Хлеб – это та часть буханки, геометрически правильная часть, солидная, увесистая часть, которую надо есть обязательно за столом, не спеша, солидно, прикусывать через каждые пять ложек супа: съел пять ложек – прикусил, еще съел – еще прикусил. Если схитрил и прикусил через три или четыре ложки, твоя хитрость обернется против тебя же: хлеб израсходуется раньше и придется хлебать впустую. А еще хуже, если мать сжалится и начнет приставать, чтобы ты взял ее кусок.

А довесок – совсем другое дело. Здесь нет никаких правил. Он весь твой безраздельно! Хочешь, слопай его сразу, запихай в рот и слопай целиком, хочешь, щипи до тех пор, пока не сварится суп. Тоже великолепный суп из сладкой мерзлой прошлогодней картошки, выкопанной матерью на картофельном поле, и всяких копыт: свиных, коровьих, козлиных, лошадиных, чудесных наваристых копыт, украденных специальными людьми на бойне и выменянных матерью на вещи.

Но даже этот великолепный суп из чудесных наваристых копыт не шел ни в какое сравнение с довеском. Довесок – это вещь! Он еще с порога научился узнавать, с довеском или без довеска несет мать хлеб. Научился узнавать по маленьким деталям материного поведения. Если мать пришла с поджатыми губами, сердито раздевалась, ставила на стул кошелку с размаху и спешила вынуть хлеб, ворча: «Просила дать с довеском – не дал, верблюд этакий», то он точно знал, что на самом дне кошелки, под свежей газетой «Правда» спрятан маленький кусочек и, по правилам игры, он, Колька Холин, должен немного пореветь, самую малость пореветь неестественным ревом. Если мать пришла и не играется, просто остается сама собой: усталой женщиной с усталым лицом, говорит: «Просила с довеском – не дал», не добавляя «верблюд этакий», то реветь не надо – довеска нет.

Но в целом мать все-таки мало врала, можно сказать – совсем не врала, разве то, о чем она врала, это ложь? Позже он узнал, что это называется очень красиво: «святая ложь», но мать не знала, что это называется «святая ложь».
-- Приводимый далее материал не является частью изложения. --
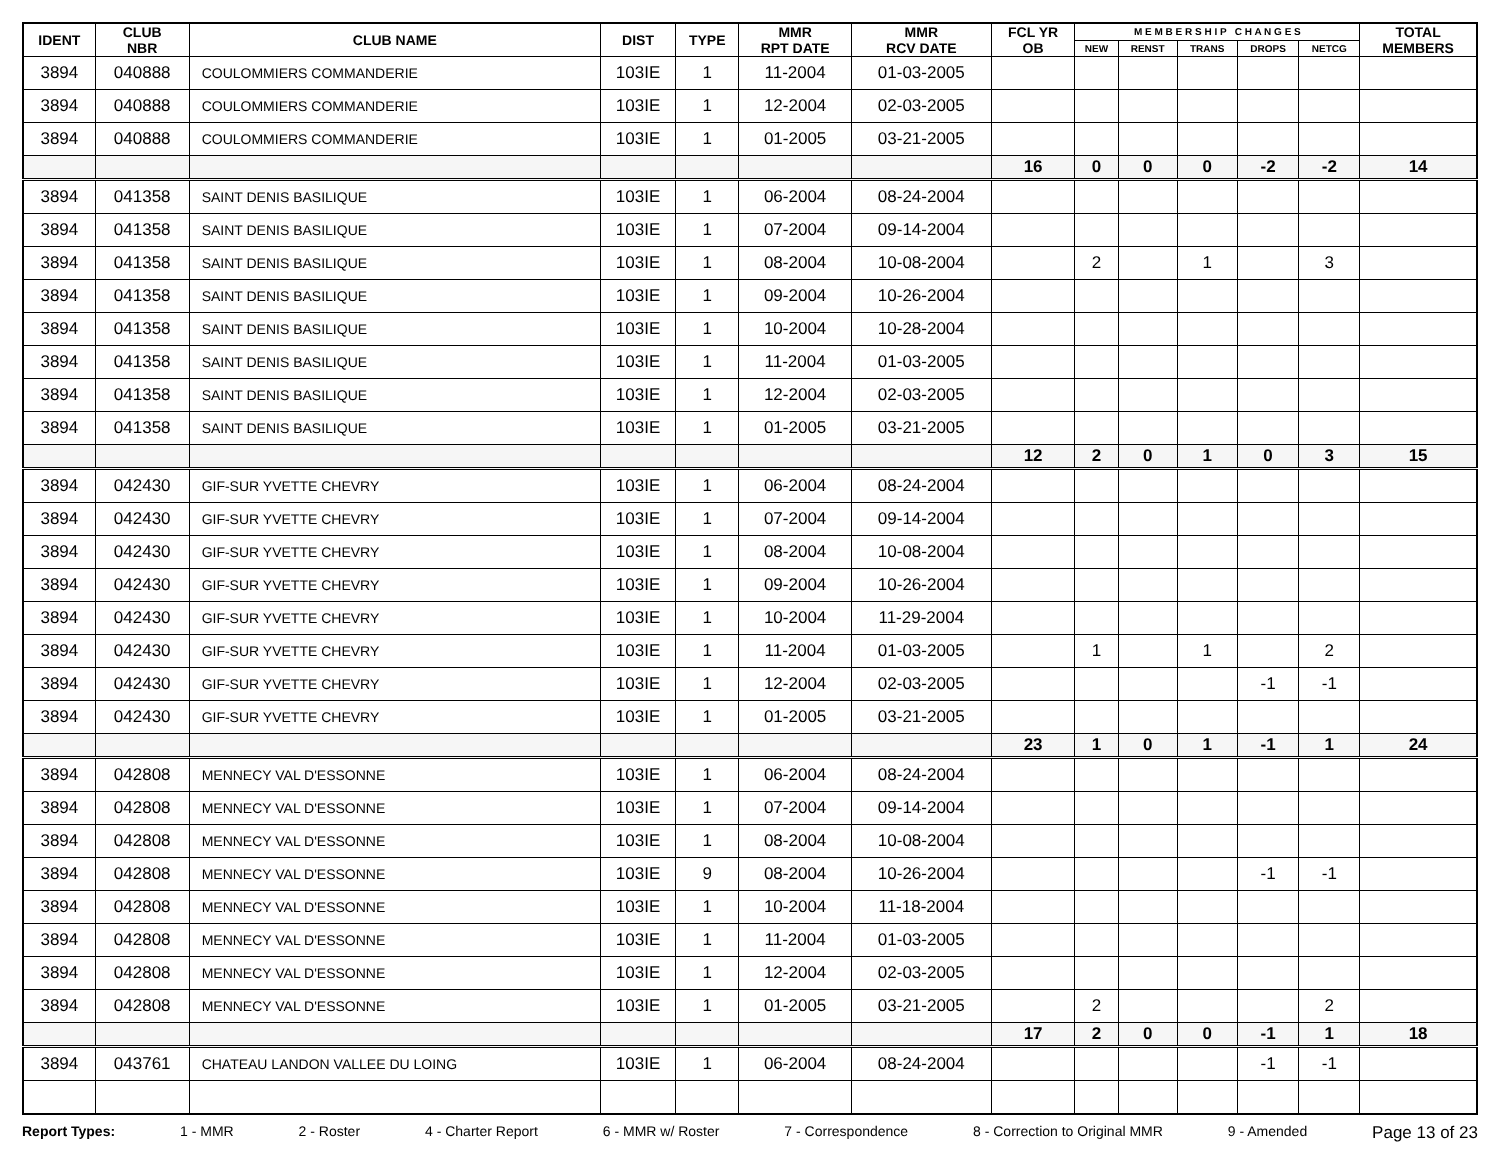| IDENT | CLUB NBR | CLUB NAME | DIST | TYPE | MMR RPT DATE | MMR RCV DATE | FCL YR OB | M E M B E R S H I P C H A N G E S | | | | | TOTAL MEMBERS |
| --- | --- | --- | --- | --- | --- | --- | --- | --- | --- | --- | --- | --- | --- |
| | | | | | | | | NEW | RENST | TRANS | DROPS | NETCG | |
| 3894 | 040888 | COULOMMIERS COMMANDERIE | 103IE | 1 | 11-2004 | 01-03-2005 | | | | | | | |
| 3894 | 040888 | COULOMMIERS COMMANDERIE | 103IE | 1 | 12-2004 | 02-03-2005 | | | | | | | |
| 3894 | 040888 | COULOMMIERS COMMANDERIE | 103IE | 1 | 01-2005 | 03-21-2005 | | | | | | | |
| | | | | | | | 16 | 0 | 0 | 0 | -2 | -2 | 14 |
| 3894 | 041358 | SAINT DENIS BASILIQUE | 103IE | 1 | 06-2004 | 08-24-2004 | | | | | | | |
| 3894 | 041358 | SAINT DENIS BASILIQUE | 103IE | 1 | 07-2004 | 09-14-2004 | | | | | | | |
| 3894 | 041358 | SAINT DENIS BASILIQUE | 103IE | 1 | 08-2004 | 10-08-2004 | | 2 | | 1 | | 3 | |
| 3894 | 041358 | SAINT DENIS BASILIQUE | 103IE | 1 | 09-2004 | 10-26-2004 | | | | | | | |
| 3894 | 041358 | SAINT DENIS BASILIQUE | 103IE | 1 | 10-2004 | 10-28-2004 | | | | | | | |
| 3894 | 041358 | SAINT DENIS BASILIQUE | 103IE | 1 | 11-2004 | 01-03-2005 | | | | | | | |
| 3894 | 041358 | SAINT DENIS BASILIQUE | 103IE | 1 | 12-2004 | 02-03-2005 | | | | | | | |
| 3894 | 041358 | SAINT DENIS BASILIQUE | 103IE | 1 | 01-2005 | 03-21-2005 | | | | | | | |
| | | | | | | | 12 | 2 | 0 | 1 | 0 | 3 | 15 |
| 3894 | 042430 | GIF-SUR YVETTE CHEVRY | 103IE | 1 | 06-2004 | 08-24-2004 | | | | | | | |
| 3894 | 042430 | GIF-SUR YVETTE CHEVRY | 103IE | 1 | 07-2004 | 09-14-2004 | | | | | | | |
| 3894 | 042430 | GIF-SUR YVETTE CHEVRY | 103IE | 1 | 08-2004 | 10-08-2004 | | | | | | | |
| 3894 | 042430 | GIF-SUR YVETTE CHEVRY | 103IE | 1 | 09-2004 | 10-26-2004 | | | | | | | |
| 3894 | 042430 | GIF-SUR YVETTE CHEVRY | 103IE | 1 | 10-2004 | 11-29-2004 | | | | | | | |
| 3894 | 042430 | GIF-SUR YVETTE CHEVRY | 103IE | 1 | 11-2004 | 01-03-2005 | | 1 | | 1 | | 2 | |
| 3894 | 042430 | GIF-SUR YVETTE CHEVRY | 103IE | 1 | 12-2004 | 02-03-2005 | | | | | -1 | -1 | |
| 3894 | 042430 | GIF-SUR YVETTE CHEVRY | 103IE | 1 | 01-2005 | 03-21-2005 | | | | | | | |
| | | | | | | | 23 | 1 | 0 | 1 | -1 | 1 | 24 |
| 3894 | 042808 | MENNECY VAL D'ESSONNE | 103IE | 1 | 06-2004 | 08-24-2004 | | | | | | | |
| 3894 | 042808 | MENNECY VAL D'ESSONNE | 103IE | 1 | 07-2004 | 09-14-2004 | | | | | | | |
| 3894 | 042808 | MENNECY VAL D'ESSONNE | 103IE | 1 | 08-2004 | 10-08-2004 | | | | | | | |
| 3894 | 042808 | MENNECY VAL D'ESSONNE | 103IE | 9 | 08-2004 | 10-26-2004 | | | | | -1 | -1 | |
| 3894 | 042808 | MENNECY VAL D'ESSONNE | 103IE | 1 | 10-2004 | 11-18-2004 | | | | | | | |
| 3894 | 042808 | MENNECY VAL D'ESSONNE | 103IE | 1 | 11-2004 | 01-03-2005 | | | | | | | |
| 3894 | 042808 | MENNECY VAL D'ESSONNE | 103IE | 1 | 12-2004 | 02-03-2005 | | | | | | | |
| 3894 | 042808 | MENNECY VAL D'ESSONNE | 103IE | 1 | 01-2005 | 03-21-2005 | | 2 | | | | 2 | |
| | | | | | | | 17 | 2 | 0 | 0 | -1 | 1 | 18 |
| 3894 | 043761 | CHATEAU LANDON VALLEE DU LOING | 103IE | 1 | 06-2004 | 08-24-2004 | | | | | -1 | -1 | |
Report Types: 1 - MMR 2 - Roster 4 - Charter Report 6 - MMR w/ Roster 7 - Correspondence 8 - Correction to Original MMR 9 - Amended Page 13 of 23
С другими взрослыми в детстве Холину тоже повезло. Они никогда не обманывали его. Или почти не обманывали.

Впервые Холин столкнулся с обманом взрослых в кукольном театре. Взрослые расклеили по их городку яркие, фантастические красивые афиши, где обещали показать Африку – жаркую, прекрасную, благоухающую Африку, не то, что их разбомбленный, залитый грязью поселок; и Холин отсыпал полведра самого лучшего антрацита, с таким трудом добытого антрацита; антрацита, за который некоторые пацаны отдали свою жизнь; отсыпал полведра прекрасного антрацита за маленький синенький билет и вместо прекрасной, сказочной, благоухающей Африки увидел грубо размалеванный картон, бумажные, грязные, потрепанные цветы и тряпичных зверей.

Так Холин впервые столкнулся с обманом. Потом он много раз сталкивался с обманом и даже вообще-то привык, что не каждому человеку обязательно верить на слово, но первый обман, как первая любовь, остается на всю жизнь.

Вот почему Николай Егорович не любил кукольный театр.

* * *

– У вас упал журнал.

– Ах, спасибо…

Рука у главрежа, подавшая журнал, была красивой, чуть полноватой, но она была пропорциональной всему телу и потому красивой.

– Вам верхний свет не нужен?

– Нет, нет, пожалуйста, выключайте.

– Если вы хотите читать, можете включить над головой.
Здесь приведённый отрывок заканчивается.